Digging back into my memory banks, I seem to remember that when offers were made back in the day (before fax machines and electronic signatures) that deposit cheques were accompanied by the offer as a show of good faith and to show the sellers that you were a committed buyer.  So I asked my Real Estate Agent - whatever happened to that practice?  He mentioned that once fax machine became the primary method of submitting offers, the practice of submitting deposit cheques has pretty much died.  Digital signatures have made the notion of submitting a deposit cheque even less likely and COVID-19 has made it even worse.  Add to that an incredibly hot real estate market and a dozen offers at a time and the conditions are ripe for an over-zealous buyer to throw caution to the wind and to outbid everyone else - and then simply walk away.
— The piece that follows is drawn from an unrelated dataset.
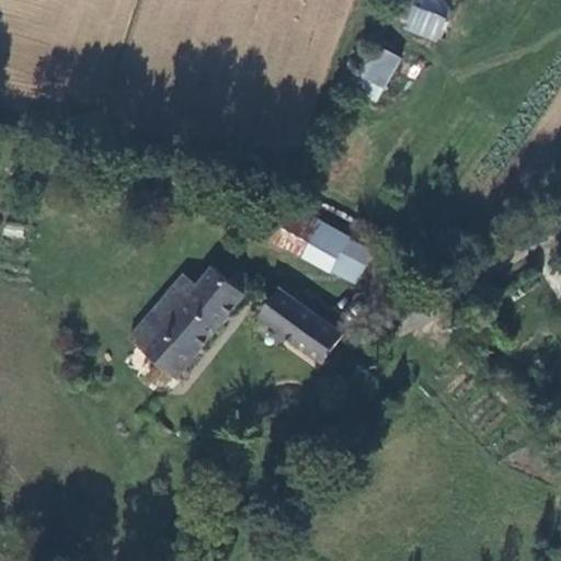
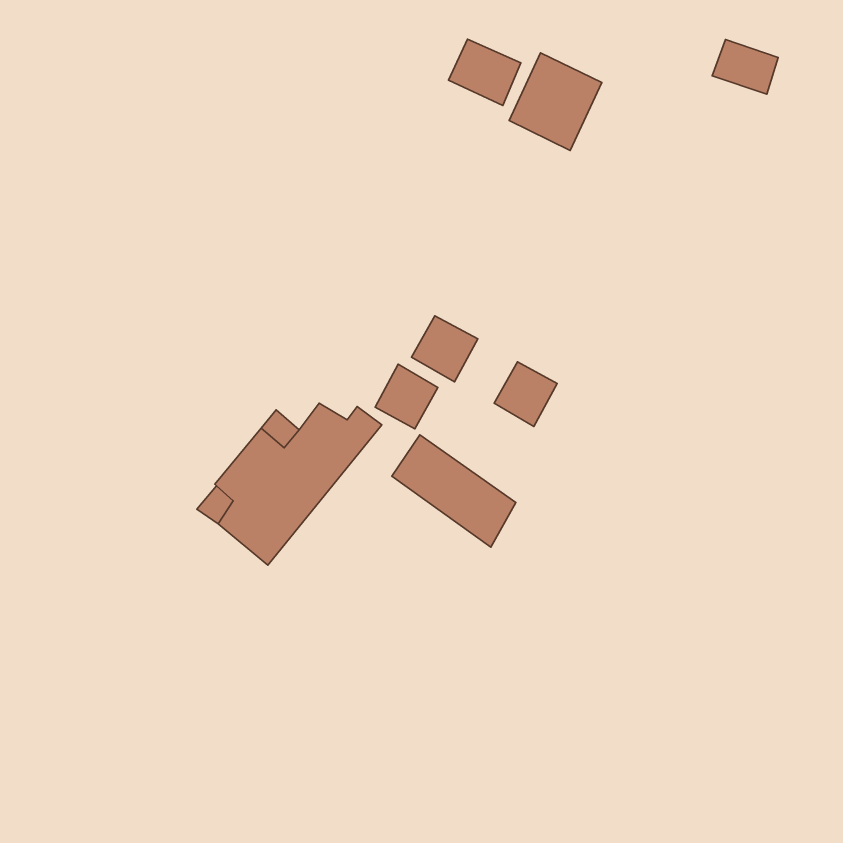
building: [402,4,446,41] -> [712,39,778,94]
building: none -> [448,39,521,106]
building: [301,225,343,267] -> [375,364,438,429]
No recourse.  No accountability.

 

I find the buying and selling of real estate a very strange transaction.  Complete strangers bid on a property that they've seen for 30 minutes and they will spend the next 25 years paying for it.  As a seller, I don't know anything about any of the potential buyers, and I certainly don't know a thing about their credit history and their ability to afford the house I'm trying to sell.  By comparison - as a landlord - I meet potential tenants, check credit reports and call landlords for references before I would ever think to rent to a tenant.  But you want to buy my house for almost $1M and I don't know anything about you - no problem.  How is this even possible?

 

Is there anything you or your Real Estate agent can do to protect yourselves as sellers?  My real estate agent submits a picture of the deposit cheque with the digital offer when he represents someone buying a property.  But short of going back to submitting deposit cheques with the offers, there's really not much you can do.  Sending a picture of the deposit cheque is probably the least you can do.  But even asking the real estate agent and the buyers with the best offer if they are good for the deposit, won't guarantee anything. 

 

I was lucky - there was enough interest in the property that my real estate agent was able to make several calls to some of the slightly lower bids and secure a solid bid.  But we still left $25,000 on the table.  I hope this experience helps at least one other person - we buy and sell real estate so infrequently that very few people actually become good at it.  But given the magnitude of these transaction and the emotions that are riding so high in such a hot market, you could end up accepting an offer that goes up in smoke 24 hours after the documents have been signed.